By John P. Desmond, AI Trends Editor
Machine learning has been used successfully in many disciplines that increasingly depend on it. However, the success relies on human machine learning experts to perform many tasks, according to an account on AutoML.org, a website of the community.
These tasks include: Preprocessing and cleaning the data; selecting and constructing appropriate features; selecting an appropriate model family; optimizing model hyper parameters; post-processing machine learning models; and critically analyzing the results.
The growth of machine learning applications has created a demand for off-the-shelf machine learning methods that can be used more easily and without necessarily expert knowledge. The goal is to progressively automate these manual tasks in what is being called AutoML.

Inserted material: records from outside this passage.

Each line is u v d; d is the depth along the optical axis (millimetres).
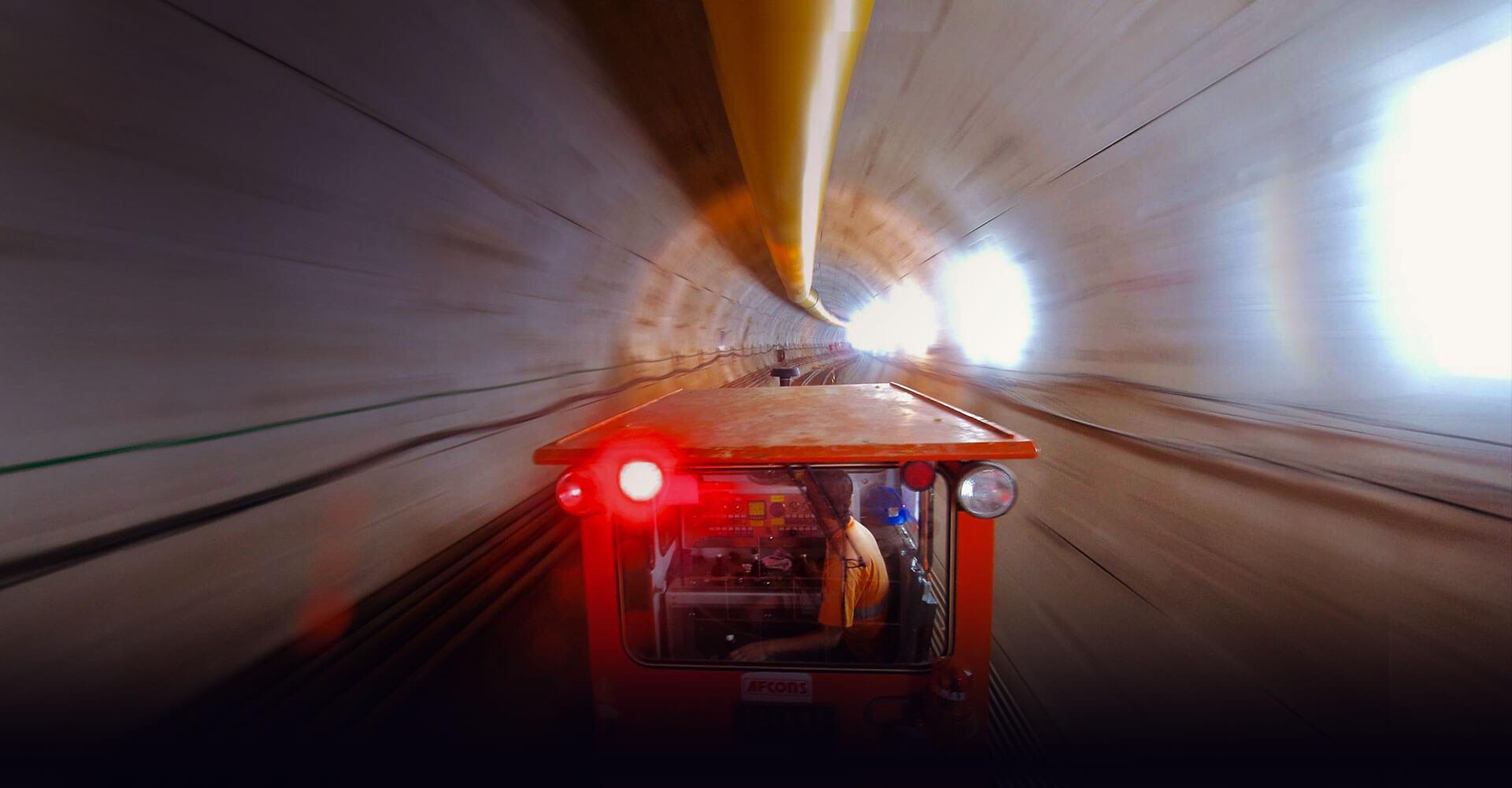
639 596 2207
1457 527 1936
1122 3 2988
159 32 2102
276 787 2430
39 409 1851
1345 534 2361
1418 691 2068
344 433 3312
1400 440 2135
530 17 3547
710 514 2396
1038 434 5664
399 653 3375
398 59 3129
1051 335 5520
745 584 2303
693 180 7293
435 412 4289
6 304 1763
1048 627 4383
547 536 5820
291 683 2746
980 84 4332
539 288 6078
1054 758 2762
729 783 2217
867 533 2309
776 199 4996
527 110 4258
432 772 2650
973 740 2055
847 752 2152
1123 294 4125
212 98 2369
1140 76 3248
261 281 2721
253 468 2674
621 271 8086
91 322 1997
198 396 2404
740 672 2143
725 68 2949
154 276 2219
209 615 2414
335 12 2684
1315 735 2436
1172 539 3463
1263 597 2758
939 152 5816
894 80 4801
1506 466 1801
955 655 2021
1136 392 3953
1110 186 4039
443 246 4305
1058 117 4078
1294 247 2631
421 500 4078
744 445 1900
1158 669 3408
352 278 3381
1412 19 2006
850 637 2242
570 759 2762
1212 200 3137
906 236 9289
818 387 3525
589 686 3447
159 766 2135
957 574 1982
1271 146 2713
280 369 2840
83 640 1962
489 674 3506
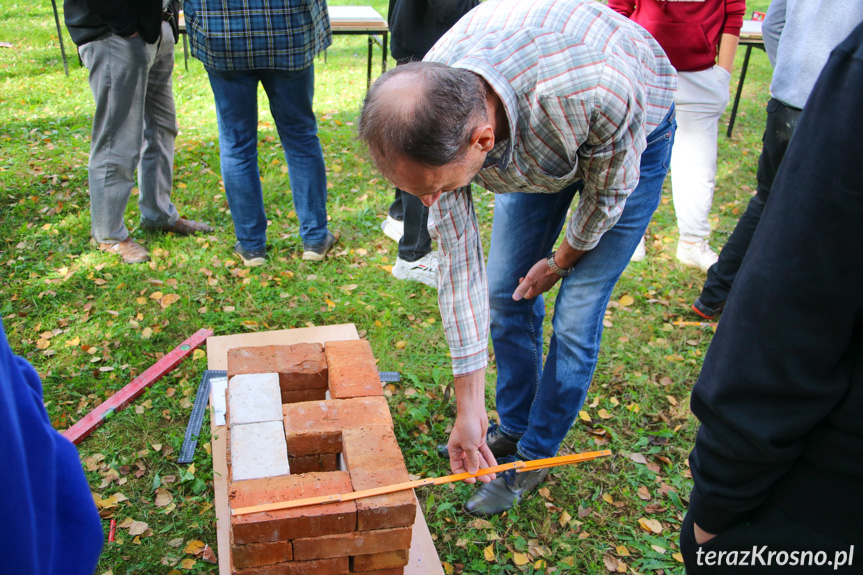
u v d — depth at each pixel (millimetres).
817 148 799
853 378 845
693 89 3449
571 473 2459
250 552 1596
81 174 4457
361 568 1723
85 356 2859
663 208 4656
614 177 1589
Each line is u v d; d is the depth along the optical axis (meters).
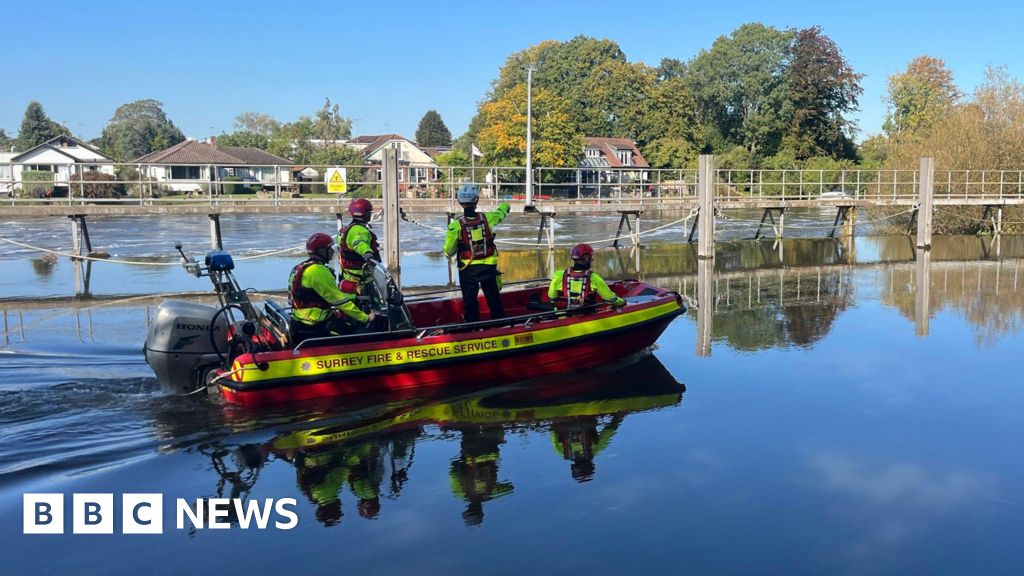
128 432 6.57
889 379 8.41
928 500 5.36
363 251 7.50
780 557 4.59
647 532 4.87
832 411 7.30
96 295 14.27
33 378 7.99
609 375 8.49
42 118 86.94
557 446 6.35
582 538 4.80
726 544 4.73
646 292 9.76
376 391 7.50
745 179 59.38
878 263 19.81
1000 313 12.51
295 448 6.27
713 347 9.95
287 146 74.06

Most companies offering AutoML solutions are positioning them as tools to increase the production of data scientists, and to simplify the process to make it more accessible to new AI developers, according to an account in Towards Data Science written by Justin Tennenbaum, a data scientist.
The machine learning field is trying to move away from “black box” models, and instead are trying simpler models that are easier to interpret. However, AutoML has the potential to exacerbate the problem of whether the model is introducing bias, by hiding the mathematics of the model and performing so many tasks in the background.
“If there is bias in the real world it can easily be increased by not accounting for it properly in the model,” Tennenbaum stated. “AutoML might cause more harm than good if we use it to fully automate the process. However, full automation is only the goal of a handful of researchers of companies and there is another side which might benefit the community greatly.”
These include tools that help with a quick overview of data and suggestions for what models and techniques are most effective, thus helping the data scientist save time. He cited TPOT, created by Epistasis Labs, an AutoML library in Python built on top of Scikit-Learn, a popular machine learning library. Its design is meant to quickly run analysis of the subject data and let the data scientist know which models, features, and parameters are more effective than others.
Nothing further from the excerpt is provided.